┌─ RECORDS PROVIDED
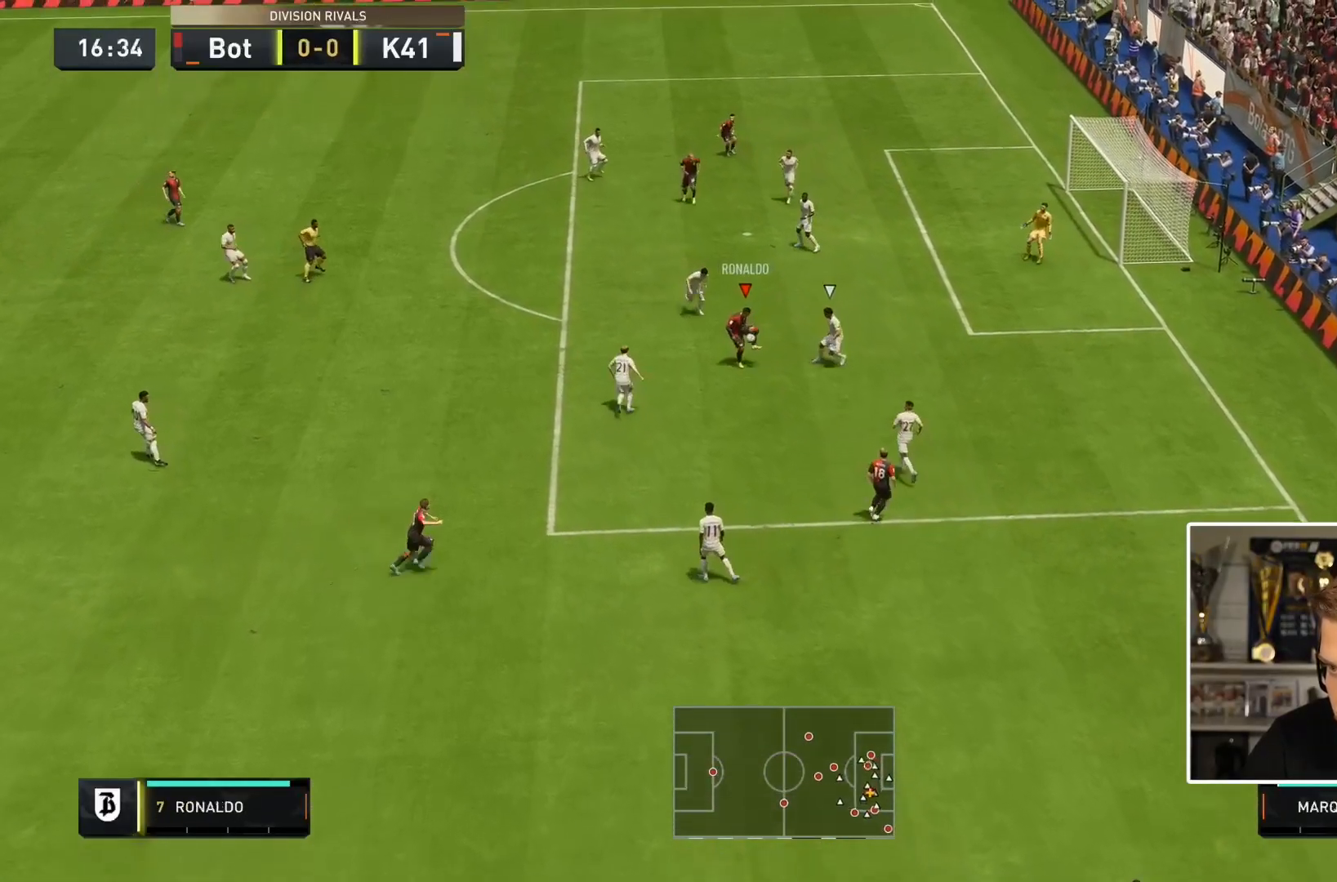
{"dt_ms": 500, "buttons": [], "left_stick": "down", "right_stick": "center", "events": [[233, "L2", "up"], [233, "left_stick", "down-left"], [400, "left_stick", "down"]]}
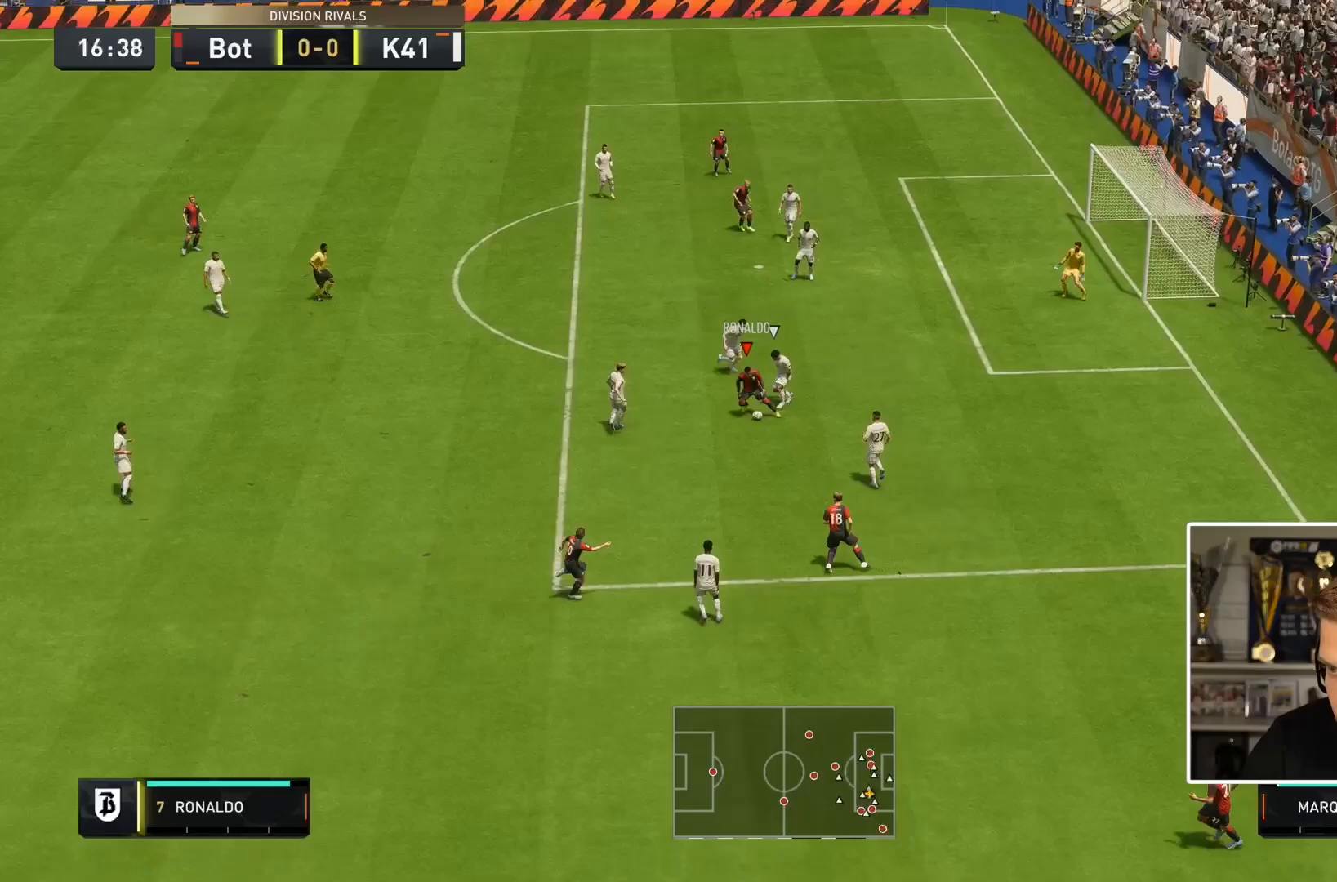
{"dt_ms": 500, "buttons": [], "left_stick": "down", "right_stick": "center", "events": []}
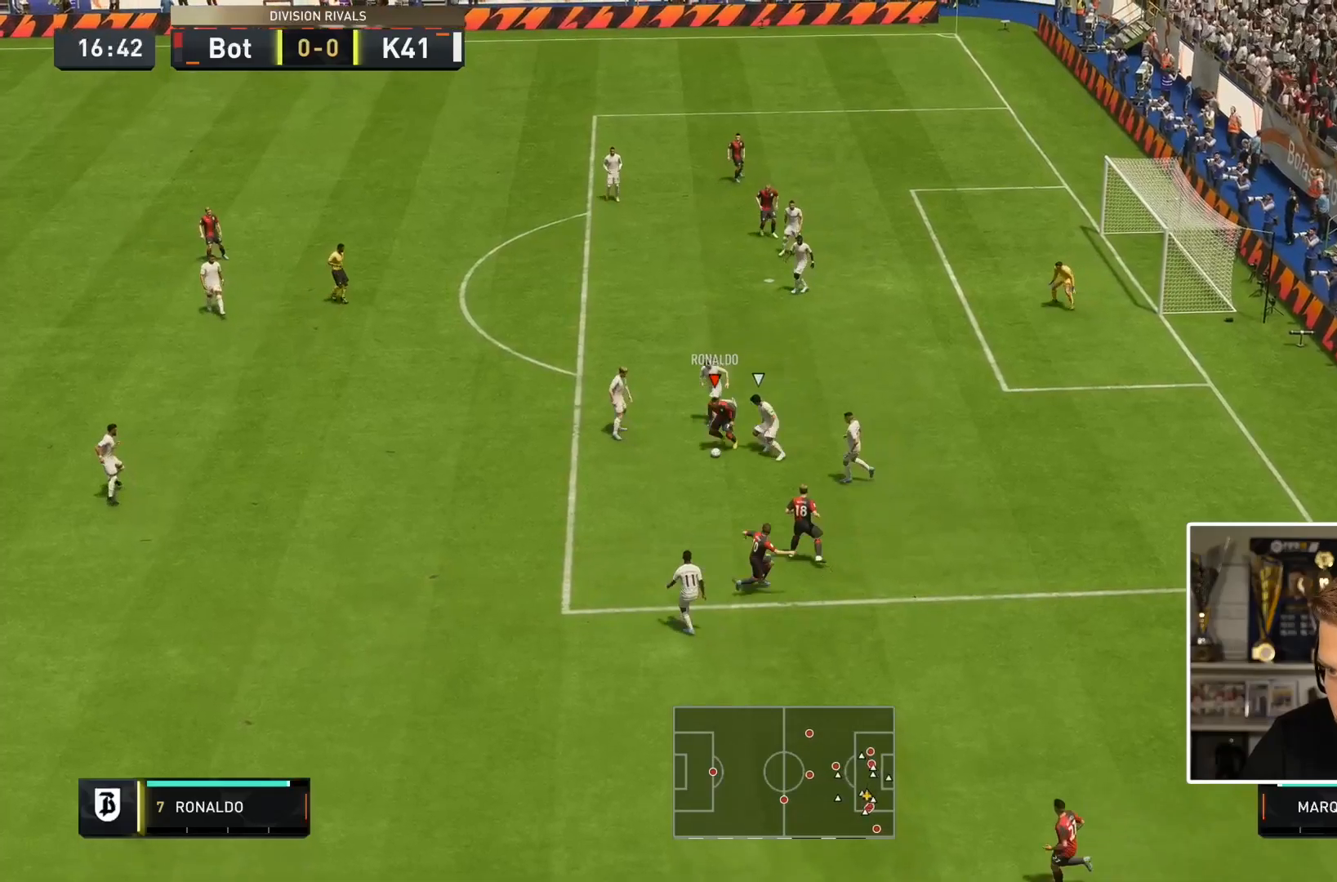
{"dt_ms": 500, "buttons": [], "left_stick": "center", "right_stick": "left", "events": [[250, "left_stick", "down-left"], [383, "right_stick", "left"], [400, "left_stick", "center"]]}
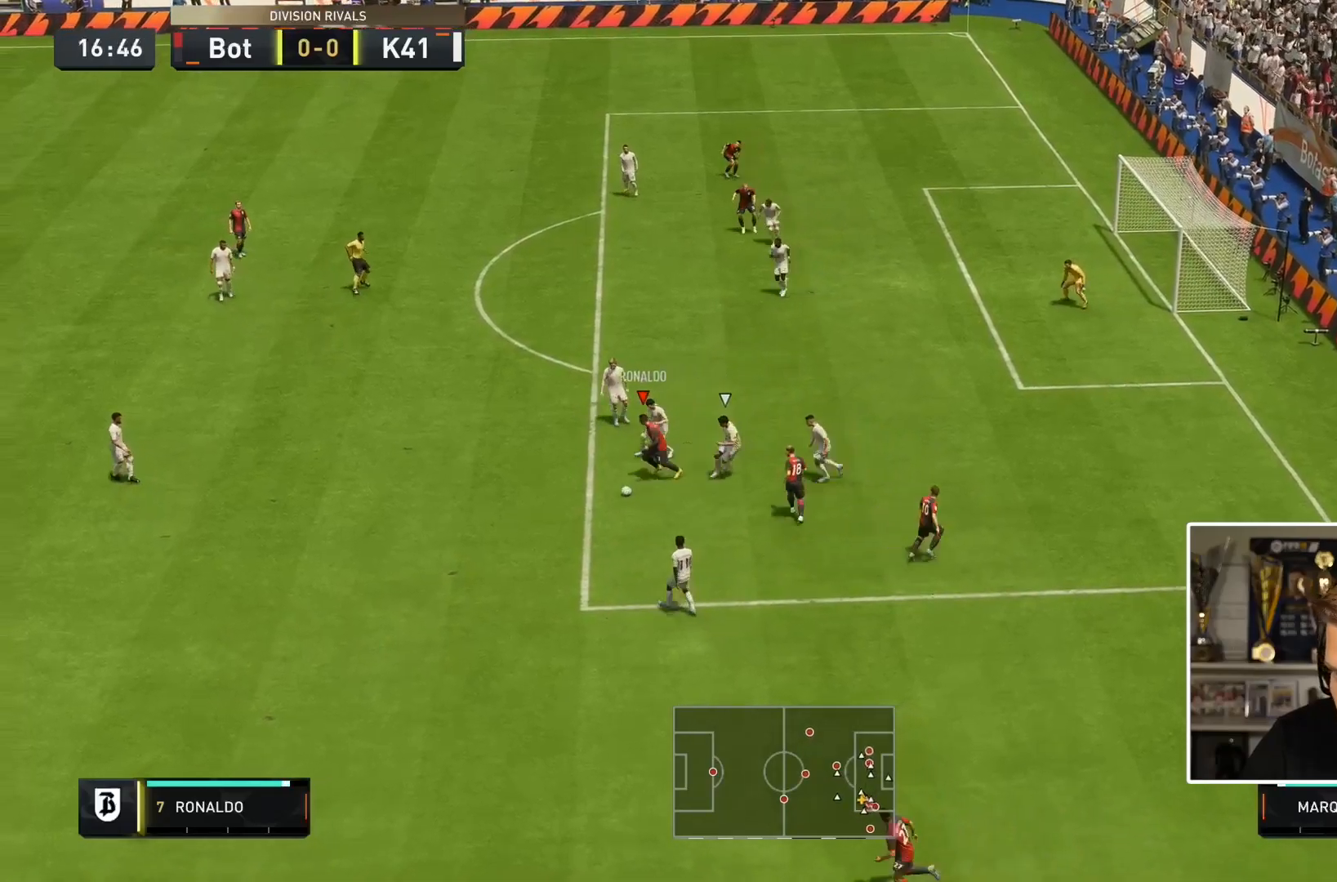
{"dt_ms": 500, "buttons": [], "left_stick": "right", "right_stick": "center", "events": [[83, "right_stick", "up-left"], [217, "SQUARE", "down"], [217, "left_stick", "right"], [283, "CROSS", "down"], [283, "right_stick", "center"], [350, "SQUARE", "up"], [383, "CROSS", "up"]]}
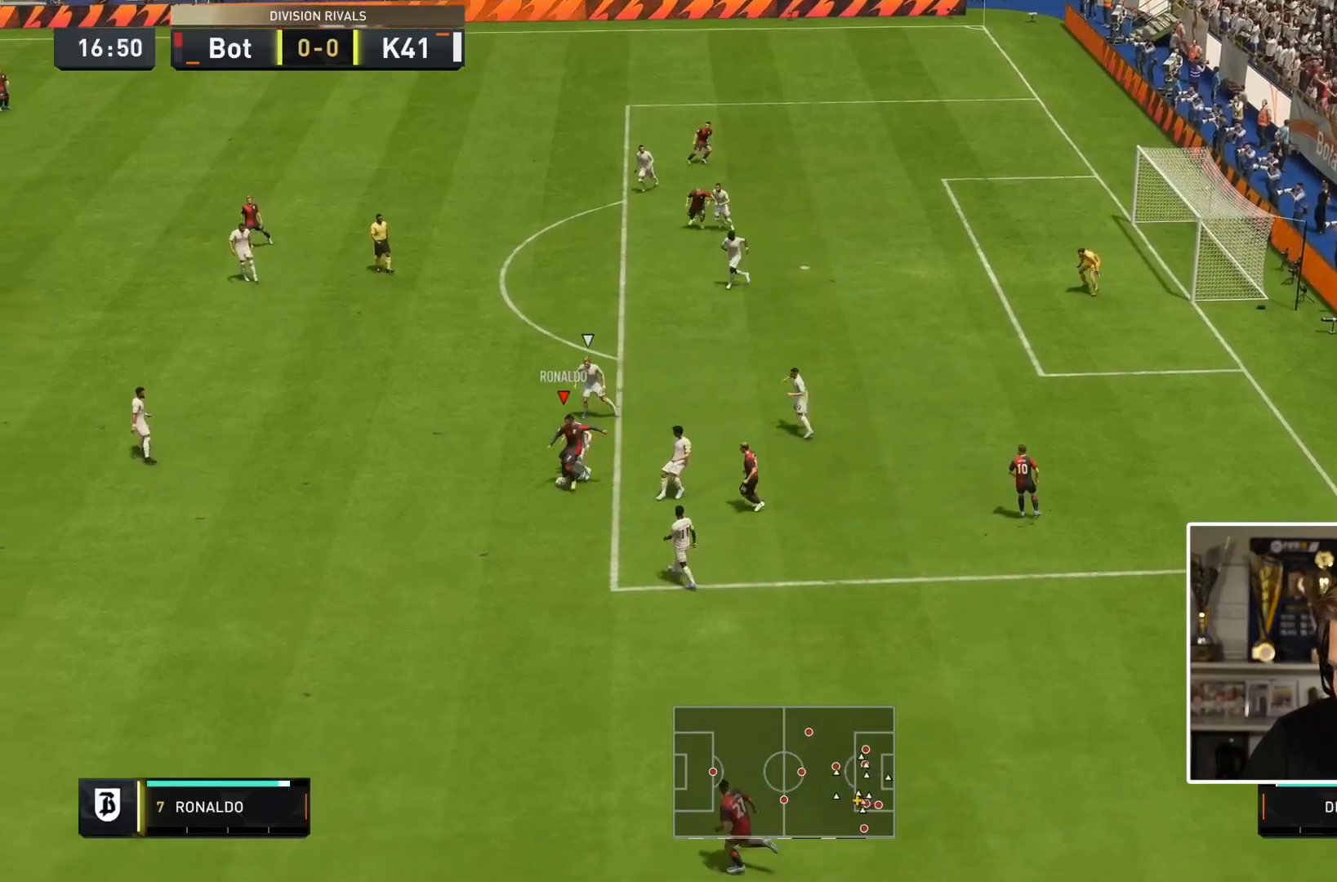
{"dt_ms": 500, "buttons": [], "left_stick": "up", "right_stick": "center", "events": [[183, "CROSS", "down"], [183, "left_stick", "up-right"], [300, "left_stick", "up"], [333, "CROSS", "up"]]}
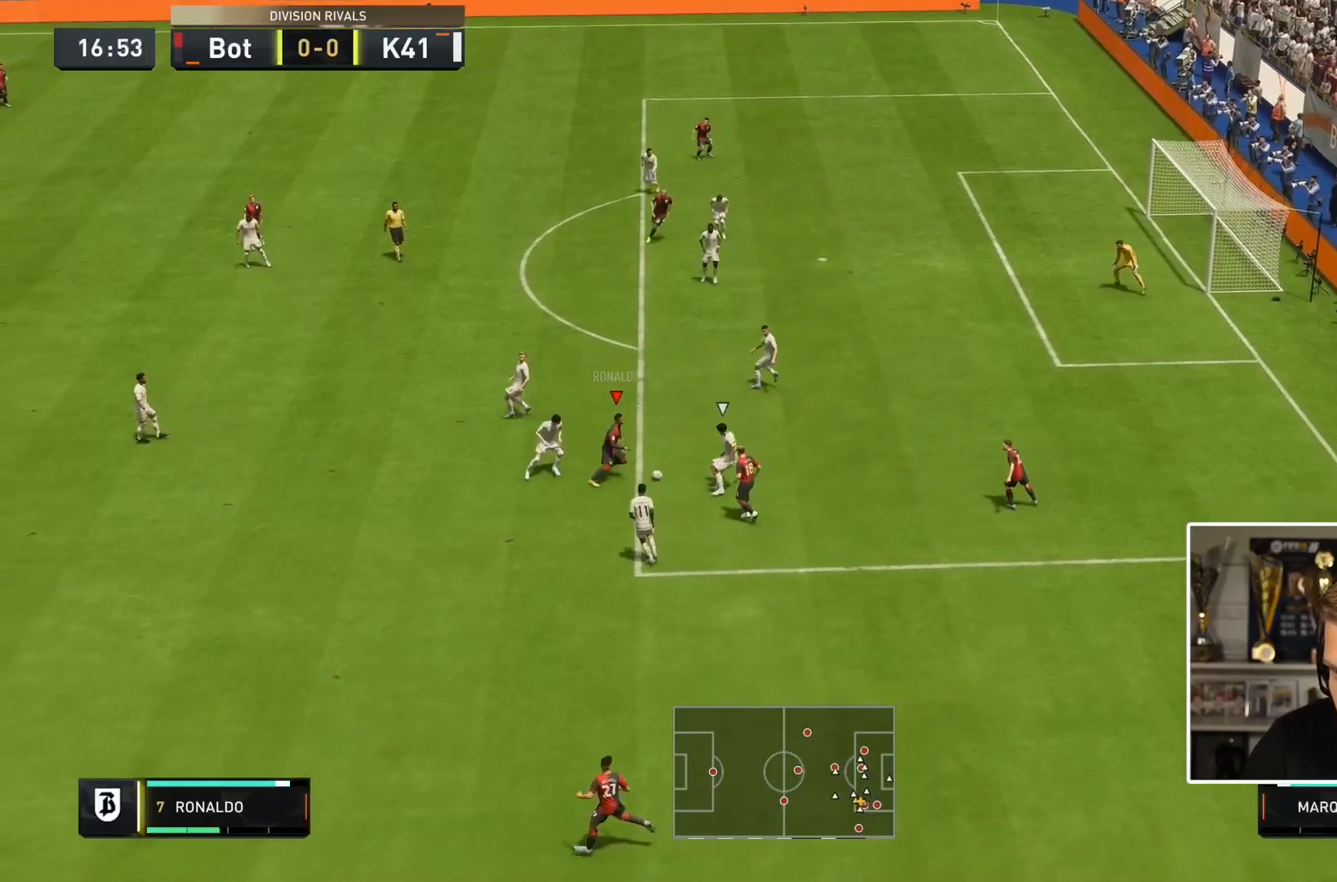
{"dt_ms": 500, "buttons": [], "left_stick": "down", "right_stick": "center", "events": [[433, "left_stick", "down"]]}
└─
TASK STATEMENT
Please transcribe every entry exactly as written, leaving the pictures out.

SOLUTION
{"dt_ms": 500, "buttons": [], "left_stick": "down", "right_stick": "center", "events": [[233, "L2", "up"], [233, "left_stick", "down-left"], [400, "left_stick", "down"]]}
{"dt_ms": 500, "buttons": [], "left_stick": "down", "right_stick": "center", "events": []}
{"dt_ms": 500, "buttons": [], "left_stick": "center", "right_stick": "left", "events": [[250, "left_stick", "down-left"], [383, "right_stick", "left"], [400, "left_stick", "center"]]}
{"dt_ms": 500, "buttons": [], "left_stick": "right", "right_stick": "center", "events": [[83, "right_stick", "up-left"], [217, "SQUARE", "down"], [217, "left_stick", "right"], [283, "CROSS", "down"], [283, "right_stick", "center"], [350, "SQUARE", "up"], [383, "CROSS", "up"]]}
{"dt_ms": 500, "buttons": [], "left_stick": "up", "right_stick": "center", "events": [[183, "CROSS", "down"], [183, "left_stick", "up-right"], [300, "left_stick", "up"], [333, "CROSS", "up"]]}
{"dt_ms": 500, "buttons": [], "left_stick": "down", "right_stick": "center", "events": [[433, "left_stick", "down"]]}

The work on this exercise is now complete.